**Exercise input:**
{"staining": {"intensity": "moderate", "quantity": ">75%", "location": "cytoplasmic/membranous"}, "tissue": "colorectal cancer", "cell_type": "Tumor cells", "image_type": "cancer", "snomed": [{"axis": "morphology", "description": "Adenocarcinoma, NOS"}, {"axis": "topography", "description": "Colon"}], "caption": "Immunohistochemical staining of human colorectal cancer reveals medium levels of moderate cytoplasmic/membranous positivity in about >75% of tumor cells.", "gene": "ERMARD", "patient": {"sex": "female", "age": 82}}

...

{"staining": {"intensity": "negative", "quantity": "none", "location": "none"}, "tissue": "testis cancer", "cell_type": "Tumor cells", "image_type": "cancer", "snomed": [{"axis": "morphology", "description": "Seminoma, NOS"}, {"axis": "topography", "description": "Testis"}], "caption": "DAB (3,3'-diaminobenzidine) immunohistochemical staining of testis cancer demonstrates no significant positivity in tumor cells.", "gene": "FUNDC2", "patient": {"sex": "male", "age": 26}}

...

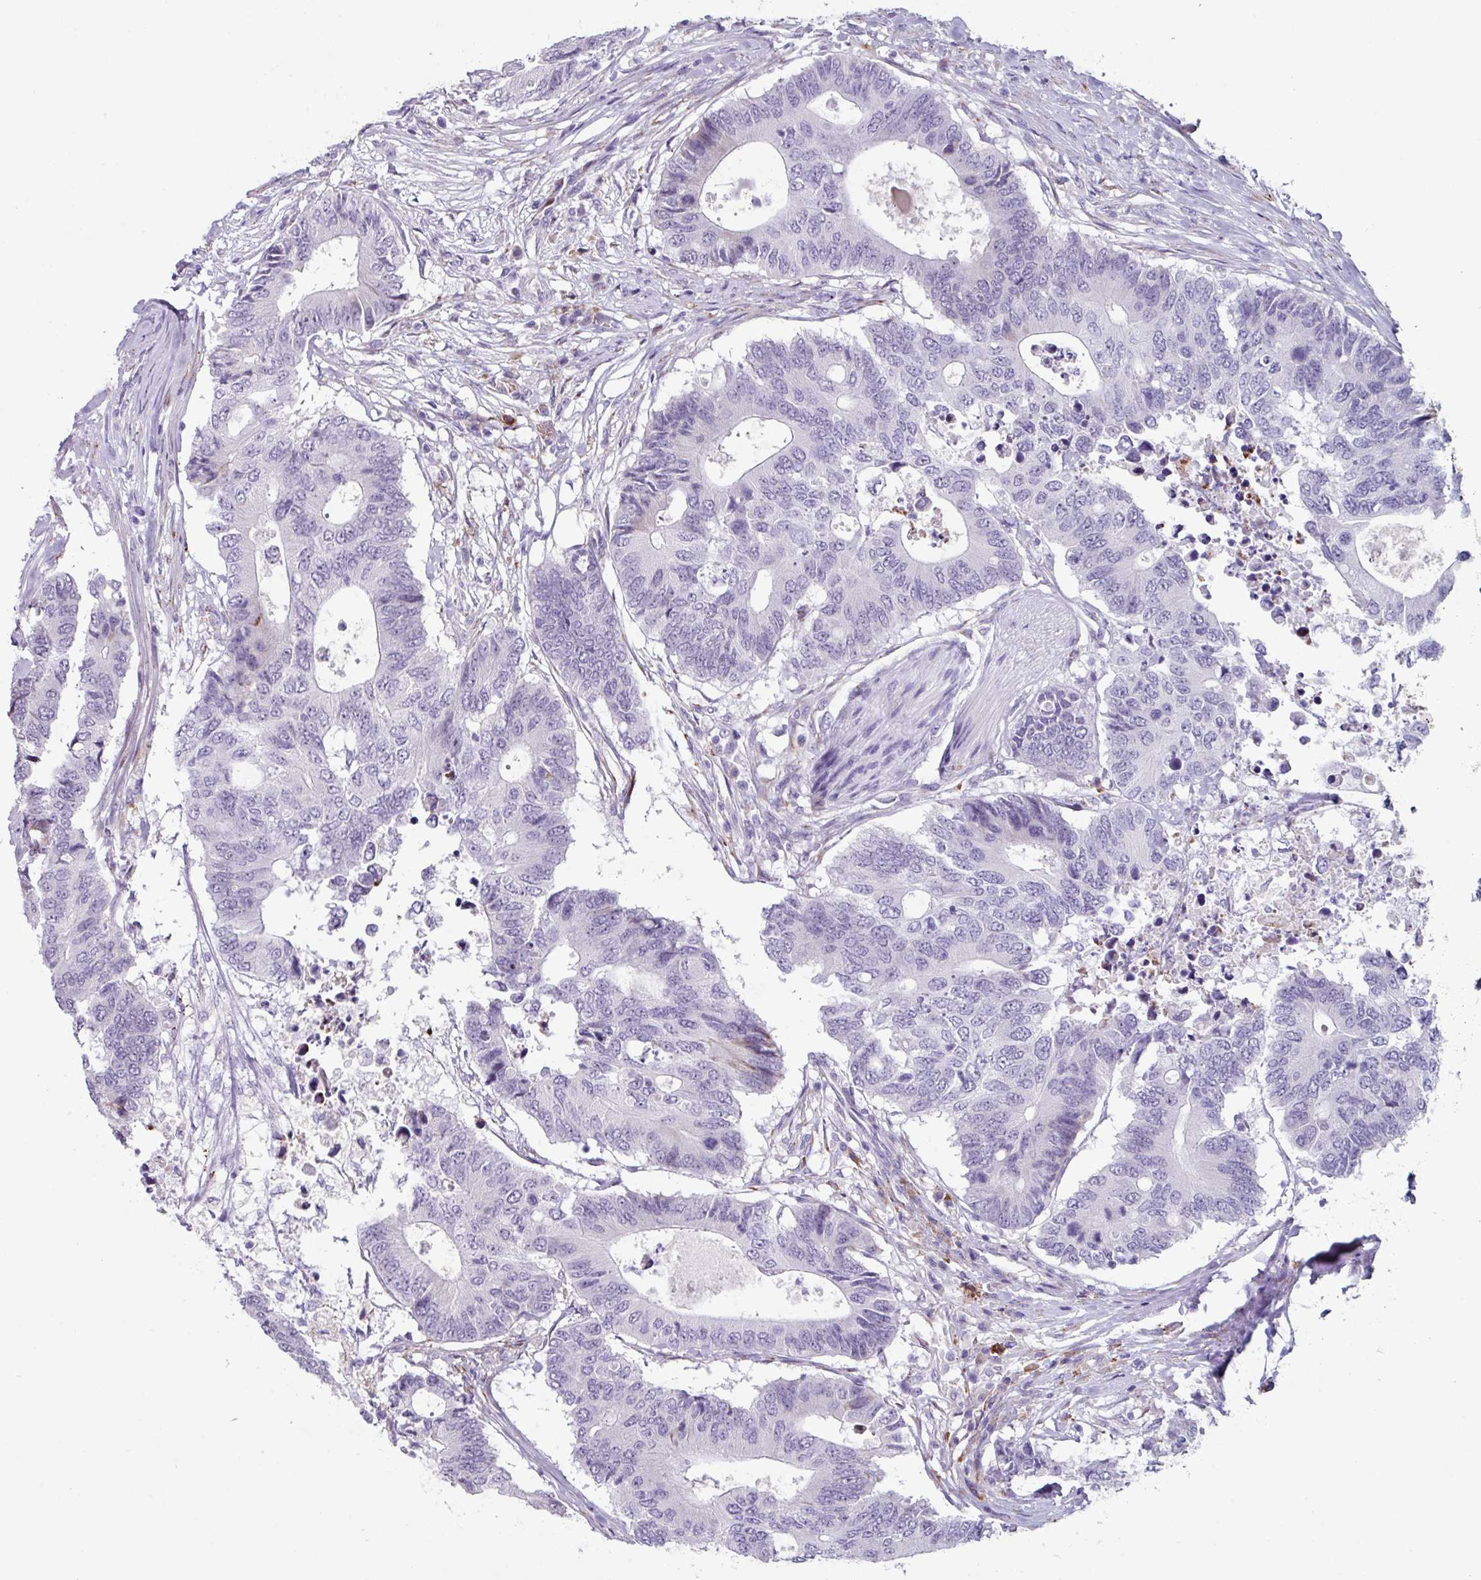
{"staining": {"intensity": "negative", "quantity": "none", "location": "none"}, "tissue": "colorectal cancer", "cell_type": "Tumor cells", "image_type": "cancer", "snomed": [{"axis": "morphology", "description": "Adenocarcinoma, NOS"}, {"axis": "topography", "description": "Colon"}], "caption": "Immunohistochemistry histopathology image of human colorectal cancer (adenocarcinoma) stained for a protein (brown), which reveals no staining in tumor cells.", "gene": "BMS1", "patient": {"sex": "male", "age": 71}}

**Your objective:**
Your answer must be a single number: the count of lines in the records that include "none".

**Problem solution:**
2